::: Exercise data :::

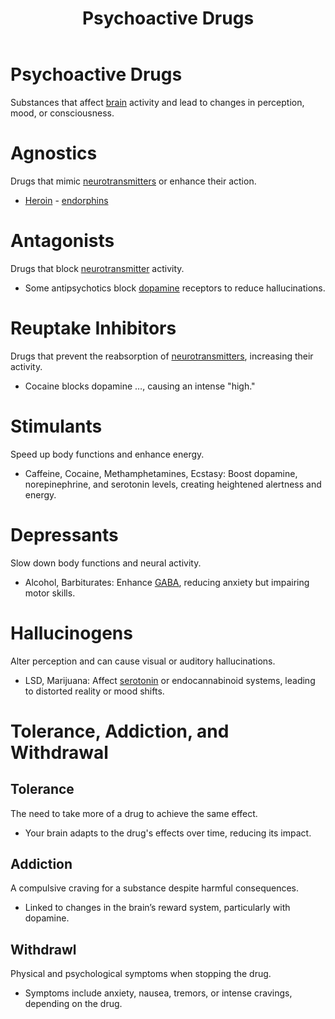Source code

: :PROPERTIES:
:ID:       165d8a94-caa7-44f1-8b29-32216e747b0c
:ANKI_DECK: Main
:END:
#+title: Psychoactive Drugs
#+filetags: :Psychology:

* Psychoactive Drugs
:PROPERTIES:
:ANKI_NOTE_TYPE: Basic (and reversed card)
:ANKI_NOTE_ID: 1729417467470
:END:
Substances that affect [[id:28d5a480-b569-49d4-bed3-76ddfc30155b][brain]] activity and lead to changes in perception, mood, or consciousness.
* Agnostics
:PROPERTIES:
:ANKI_NOTE_TYPE: Basic (and reversed card)
:ID:       4305f34c-4e18-468d-bef0-9cc9f835810b
:ANKI_NOTE_ID: 1729417880419
:END:
Drugs that mimic [[id:d93a2efb-7268-421c-843d-99dd45051921][neurotransmitters]] or enhance their action.
- [[id:475409ab-49ef-46d3-a08d-f758bd65bf1e][Heroin]] - [[id:4cae89a9-3344-4768-b815-76db226de9bf][endorphins]]

* Antagonists
:PROPERTIES:
:ANKI_NOTE_TYPE: Basic (and reversed card)
:ANKI_NOTE_ID: 1729417880545
:ID:       e9419f29-ae6a-45d9-92c2-ba8880208aec
:END:
Drugs that block [[id:d93a2efb-7268-421c-843d-99dd45051921][neurotransmitter]] activity.
- Some antipsychotics block [[id:8afe948f-28f7-4828-9b12-1c9efb892c18][dopamine]] receptors to reduce hallucinations.

* Reuptake Inhibitors
:PROPERTIES:
:ANKI_NOTE_TYPE: Basic (and reversed card)
:ID:       6463d008-f61b-489f-a279-72d288568431
:ANKI_NOTE_ID: 1729418543672
:END:
Drugs that prevent the reabsorption of [[id:d93a2efb-7268-421c-843d-99dd45051921][neurotransmitters]], increasing their activity.
- Cocaine blocks dopamine ..., causing an intense "high."

* Stimulants
:PROPERTIES:
:ANKI_NOTE_TYPE: Basic (and reversed card)
:ID:       6dfeffa7-97b8-48f2-ba71-222d463b0ee2
:ANKI_NOTE_ID: 1729418543746
:END:
Speed up body functions and enhance energy.
- Caffeine, Cocaine, Methamphetamines, Ecstasy: Boost dopamine, norepinephrine, and serotonin levels, creating heightened alertness and energy.

* Depressants
:PROPERTIES:
:ANKI_NOTE_TYPE: Basic (and reversed card)
:ID:       ec7efec6-6d17-4d9d-8dd7-177655055419
:ANKI_NOTE_ID: 1729418543921
:END:
Slow down body functions and neural activity.
- Alcohol, Barbiturates: Enhance [[id:e2244a70-dfab-4b55-9071-d07f1e7b0f86][GABA]], reducing anxiety but impairing motor skills.
* Hallucinogens
:PROPERTIES:
:ANKI_NOTE_TYPE: Basic (and reversed card)
:ID:       470add74-3b47-4e8c-ad82-23617f2306fb
:ANKI_NOTE_ID: 1729418544021
:END:
Alter perception and can cause visual or auditory hallucinations.
- LSD, Marijuana: Affect [[id:cb1a943c-d476-4c67-b1bc-41a67683d8c8][serotonin]] or endocannabinoid systems, leading to distorted reality or mood shifts.

* Tolerance, Addiction, and Withdrawal
:PROPERTIES:
:ID:       233b2962-f5d4-41b6-a046-7b80c71a3a9b
:END:
** Tolerance
:PROPERTIES:
:ANKI_NOTE_TYPE: Basic (and reversed card)
:ANKI_NOTE_ID: 1729419060370
:END:
The need to take more of a drug to achieve the same effect.
- Your brain adapts to the drug's effects over time, reducing its impact.

** Addiction
:PROPERTIES:
:ANKI_NOTE_TYPE: Basic (and reversed card)
:ANKI_NOTE_ID: 1729419060445
:END:
A compulsive craving for a substance despite harmful consequences.
- Linked to changes in the brain’s reward system, particularly with dopamine.

** Withdrawl
:PROPERTIES:
:ANKI_NOTE_TYPE: Basic (and reversed card)
:ANKI_NOTE_ID: 1729419060519
:END:
Physical and psychological symptoms when stopping the drug.
- Symptoms include anxiety, nausea, tremors, or intense cravings, depending on the drug.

:::

= Your assignment =
Gather each line in the data that holds the string "serotonin".

= Exercise response =
- Caffeine, Cocaine, Methamphetamines, Ecstasy: Boost dopamine, norepinephrine, and serotonin levels, creating heightened alertness and energy.
- LSD, Marijuana: Affect [[id:cb1a943c-d476-4c67-b1bc-41a67683d8c8][serotonin]] or endocannabinoid systems, leading to distorted reality or mood shifts.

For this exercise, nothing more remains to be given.